# DATA FOR ANALYSIS:
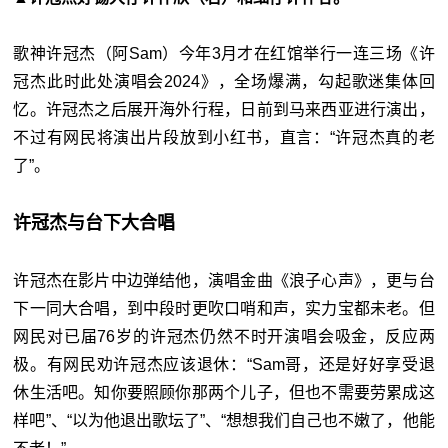
歌神许冠杰（阿Sam）今年3月才在红馆举行一连三场《许
冠杰此时此处演唱会2024》，全场爆满，勾起歌迷集体回
忆。许冠杰之后展开海外行程，日前到马来西亚进行演出，
不过有网民将演出片段放到小红书，直言：“许冠杰真的老
了”。
许冠杰与台下大合唱
许冠杰在影片中边弹结他，演唱金曲《浪子心声》，更与台
下一同大合唱，到中段时更吹口哨和声，实力宝都未老。但
网民对已届76岁的许冠杰仍然不时开演唱会吸金，反应两
极。有网民劝许冠杰应该退休：“Sam哥，还是好好享受退
休生活吧。知你要照顾你那两个儿子，但也不需要劳累成这
样吧”、“以为他退出歌坛了”、“想想我们自己也不嫩了，他能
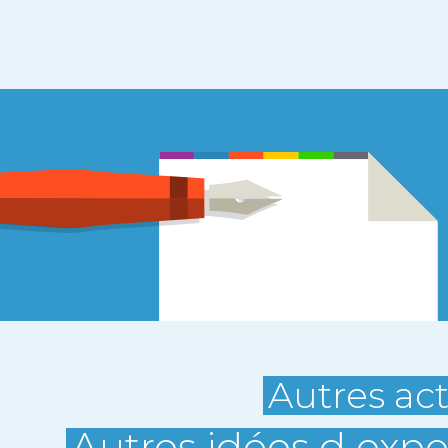
Autres act
Autres idées d expo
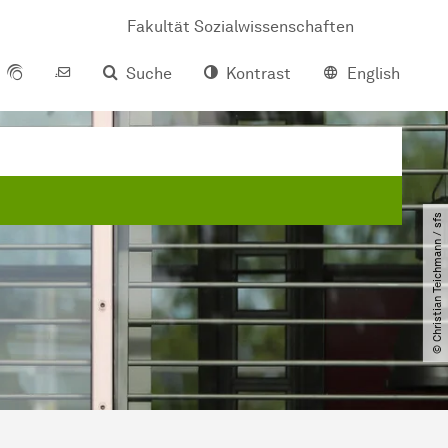
Fakultät Sozialwissenschaften
Suche
Kontrast
English
© Christian Teichmann ​/​ sfs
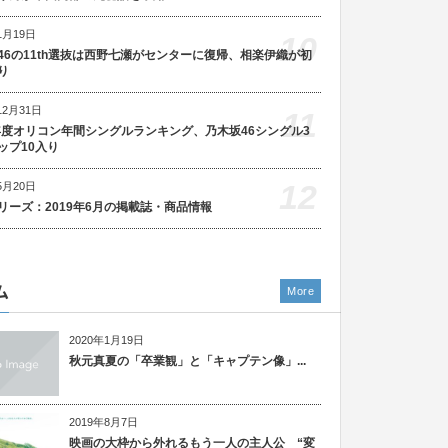
1月19日
10
46の11th選抜は西野七瀬がセンターに復帰、相楽伊織が初
り
12月31日
11
5年度オリコン年間シングルランキング、乃木坂46シングル3
ップ10入り
12
5月20日
リーズ：2019年6月の掲載誌・商品情報
ム
More
2020年1月19日
秋元真夏の「卒業観」と「キャプテン像」...
2019年8月7日
映画の大枠から外れるもう一人の主人公 “変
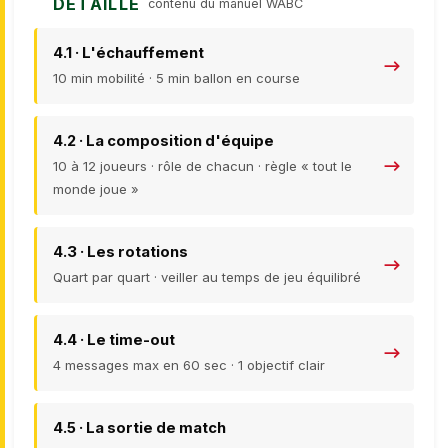
DÉTAILLÉ
contenu du manuel WABC
4.1 · L'échauffement
10 min mobilité · 5 min ballon en course
4.2 · La composition d'équipe
10 à 12 joueurs · rôle de chacun · règle « tout le
monde joue »
4.3 · Les rotations
Quart par quart · veiller au temps de jeu équilibré
4.4 · Le time-out
4 messages max en 60 sec · 1 objectif clair
4.5 · La sortie de match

# ASSIGNED TASK:
Arrange every line of text in the listing above as a single numbered list, omitting any blank lines. Leave the pictures out of your answer.

# COMPLETED TASK:
1. 歌神许冠杰（阿Sam）今年3月才在红馆举行一连三场《许
2. 冠杰此时此处演唱会2024》，全场爆满，勾起歌迷集体回
3. 忆。许冠杰之后展开海外行程，日前到马来西亚进行演出，
4. 不过有网民将演出片段放到小红书，直言：“许冠杰真的老
5. 了”。
6. 许冠杰与台下大合唱
7. 许冠杰在影片中边弹结他，演唱金曲《浪子心声》，更与台
8. 下一同大合唱，到中段时更吹口哨和声，实力宝都未老。但
9. 网民对已届76岁的许冠杰仍然不时开演唱会吸金，反应两
10. 极。有网民劝许冠杰应该退休：“Sam哥，还是好好享受退
11. 休生活吧。知你要照顾你那两个儿子，但也不需要劳累成这
12. 样吧”、“以为他退出歌坛了”、“想想我们自己也不嫩了，他能
13. Autres act
14. Autres idées d expo
15. Fakultät Sozialwissenschaften
16. Suche
17. Kontrast
18. English
19. © Christian Teichmann ​/​ sfs
20. 1月19日
21. 10
22. 46の11th選抜は西野七瀬がセンターに復帰、相楽伊織が初
23. り
24. 12月31日
25. 11
26. 5年度オリコン年間シングルランキング、乃木坂46シングル3
27. ップ10入り
28. 12
29. 5月20日
30. リーズ：2019年6月の掲載誌・商品情報
31. ム
32. More
33. 2020年1月19日
34. 秋元真夏の「卒業観」と「キャプテン像」...
35. 2019年8月7日
36. 映画の大枠から外れるもう一人の主人公 “変
37. DÉTAILLÉ
38. contenu du manuel WABC
39. 4.1 · L'échauffement
40. 10 min mobilité · 5 min ballon en course
41. 4.2 · La composition d'équipe
42. 10 à 12 joueurs · rôle de chacun · règle « tout le
43. monde joue »
44. 4.3 · Les rotations
45. Quart par quart · veiller au temps de jeu équilibré
46. 4.4 · Le time-out
47. 4 messages max en 60 sec · 1 objectif clair
48. 4.5 · La sortie de match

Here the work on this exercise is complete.